> [REQUEST A]
In the chart entries below, change "sum" to "total" everywhere it appears and keep everything else the same. Leave the pictures out of your answer.

Status: New
Owner: ----
Labels: Type-Defect Priority-Medium
New issue 168 by
Mr.M.McM...@gmail.com: PDF Converter loses formatting
http://code.google.com/p/xdocreport/issues/detail?id=168
The problem is described below, but firstly can I request that you:
1. Provide a list of the PDF converter improvements that you mention
in Issue 159 ("I suggest you to use 1.0.0-SNAPSHOT (use maven for
that or download at hand on the for docx converter because teh
converter is very very lot improved (I'm improving again). The
docx converter 0.9.8 is very bad.").
2. Indicate when 1.0.0-SNAPSHOT will be released - presumable as
version 1.0.0.
This would be very useful info for me in deciding whether to use xdocreport
going forwards.
What steps will reproduce the problem?
1. Run FormattingTests.docx through the PDF converer code (eg see
attached modified java junit and associated docx file).
2. Observe the output in the PDF conversion (see attached pdf file).
What is the expected output?
. It is expected that the pdf formatting matches the docx exactly. The
following is an analysis of the differences. Note that in addition to
these, header and footer formatting did not work at all well.
. Tables:
. Row height of less than 1cm is converted to 1cm.

> [DATASET EXTRACT]
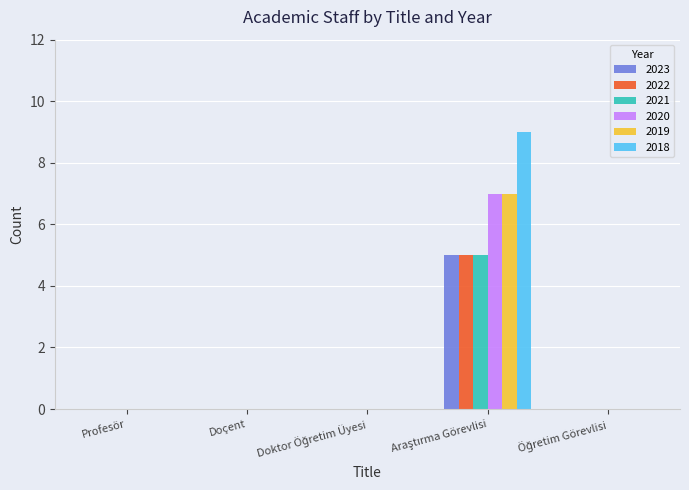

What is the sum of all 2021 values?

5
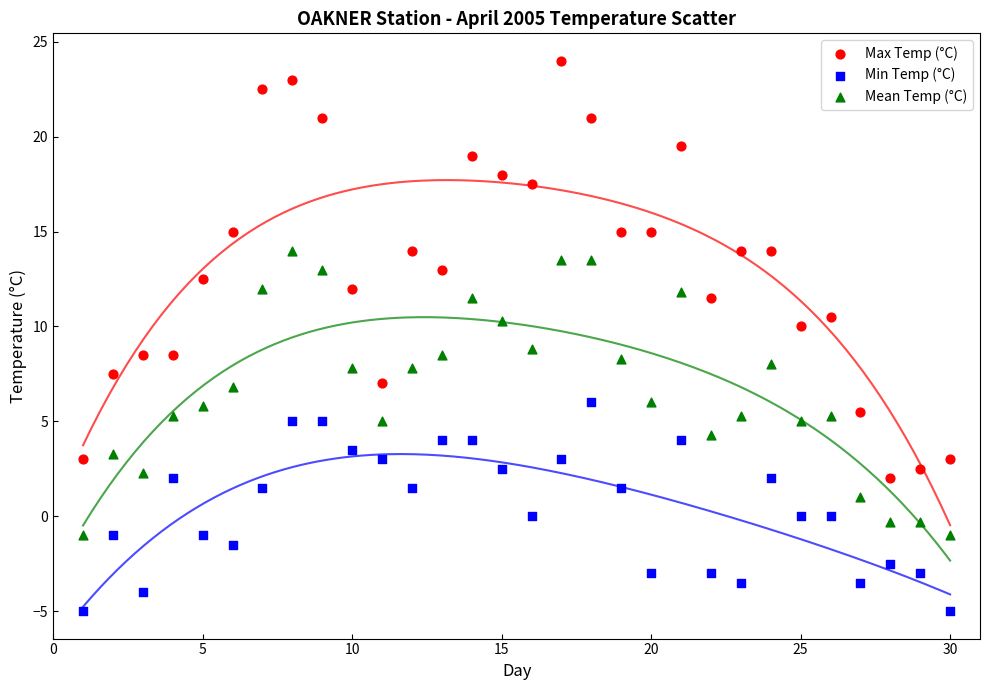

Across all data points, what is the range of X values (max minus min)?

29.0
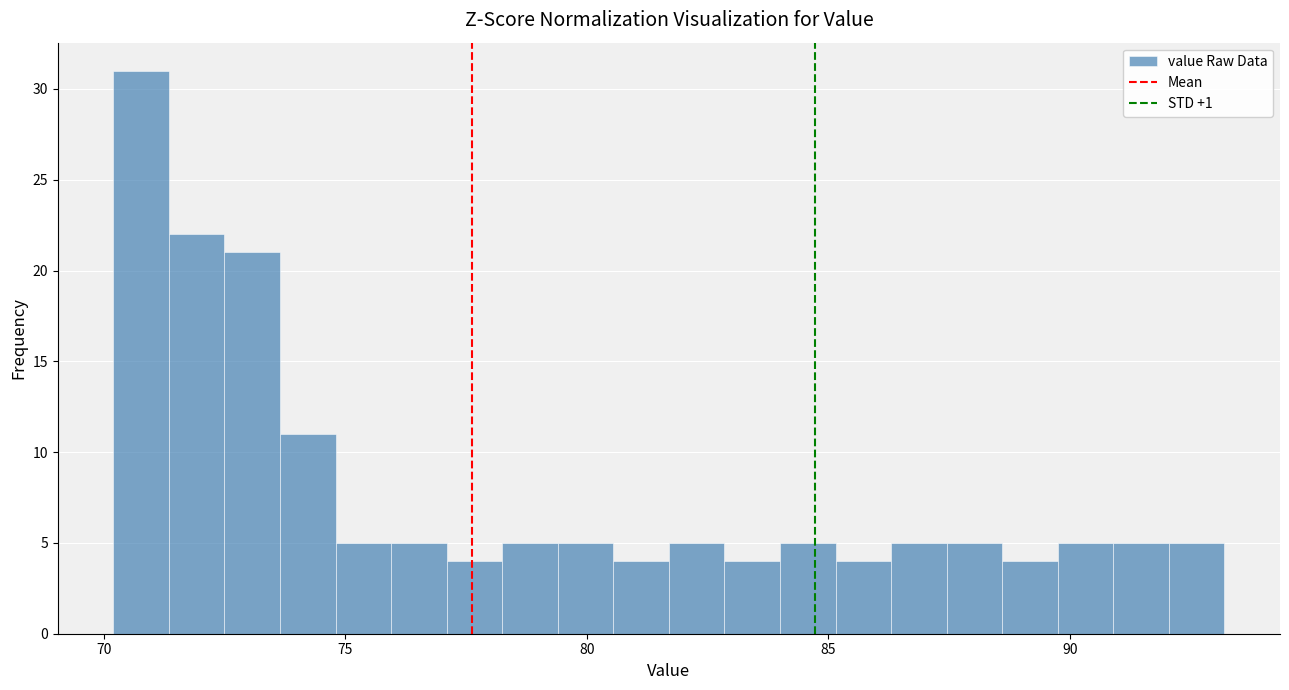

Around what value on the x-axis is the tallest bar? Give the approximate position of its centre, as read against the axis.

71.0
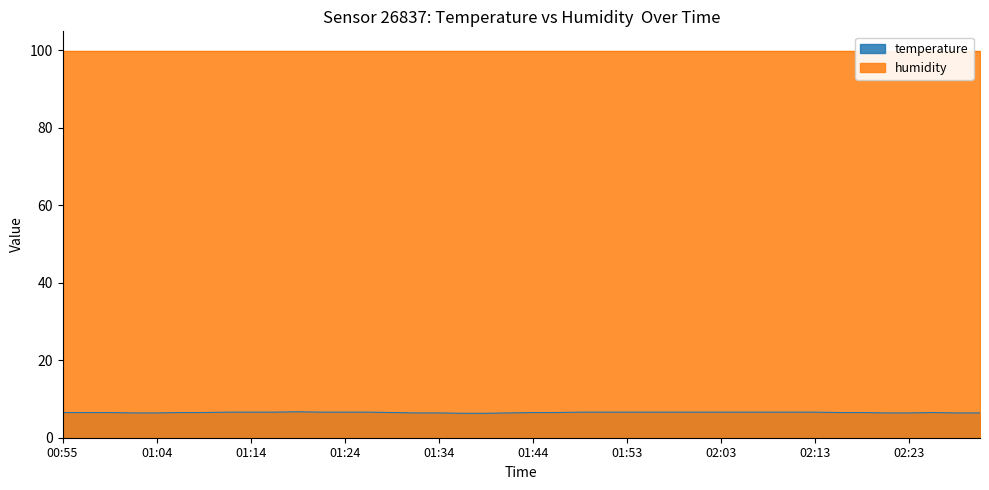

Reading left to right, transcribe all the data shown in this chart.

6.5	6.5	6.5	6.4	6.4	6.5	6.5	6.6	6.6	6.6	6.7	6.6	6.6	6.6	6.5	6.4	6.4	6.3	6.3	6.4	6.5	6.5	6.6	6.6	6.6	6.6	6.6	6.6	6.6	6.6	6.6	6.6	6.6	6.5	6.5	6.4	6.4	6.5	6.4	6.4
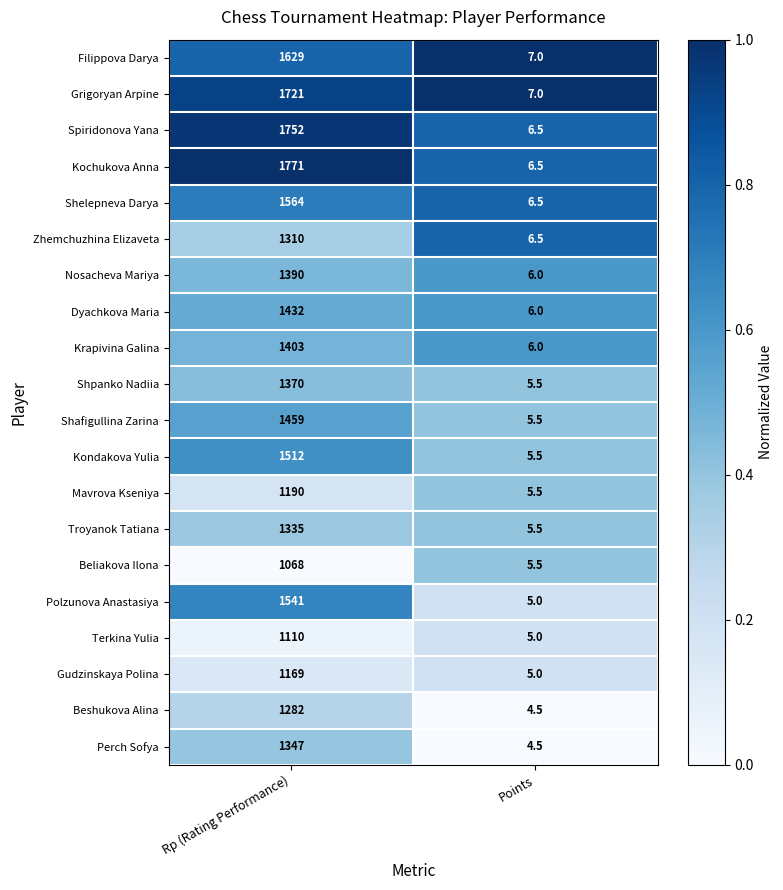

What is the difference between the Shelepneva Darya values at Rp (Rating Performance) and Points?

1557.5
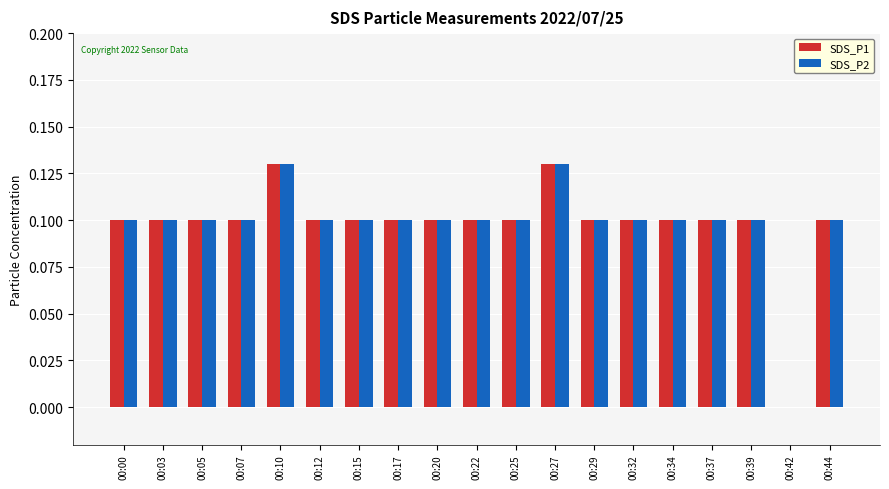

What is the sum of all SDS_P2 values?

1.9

> [REQUEST B]
Write out the passage of the PDF converter issue report from "2. Indicate when" to "at all well." word for word.

> [TASK RESPONSE A]
What is the total of all 2021 values?

5

Across all data points, what is the range of X values (max minus min)?

29.0

Around what value on the x-axis is the tallest bar? Give the approximate position of its centre, as read against the axis.

71.0

Reading left to right, transcribe all the data shown in this chart.

6.5	6.5	6.5	6.4	6.4	6.5	6.5	6.6	6.6	6.6	6.7	6.6	6.6	6.6	6.5	6.4	6.4	6.3	6.3	6.4	6.5	6.5	6.6	6.6	6.6	6.6	6.6	6.6	6.6	6.6	6.6	6.6	6.6	6.5	6.5	6.4	6.4	6.5	6.4	6.4

What is the difference between the Shelepneva Darya values at Rp (Rating Performance) and Points?

1557.5

What is the total of all SDS_P2 values?

1.9

> [TASK RESPONSE B]
2. Indicate when 1.0.0-SNAPSHOT will be released - presumable as
version 1.0.0.
This would be very useful info for me in deciding whether to use xdocreport
going forwards.
What steps will reproduce the problem?
1. Run FormattingTests.docx through the PDF converer code (eg see
attached modified java junit and associated docx file).
2. Observe the output in the PDF conversion (see attached pdf file).
What is the expected output?
. It is expected that the pdf formatting matches the docx exactly. The
following is an analysis of the differences. Note that in addition to
these, header and footer formatting did not work at all well.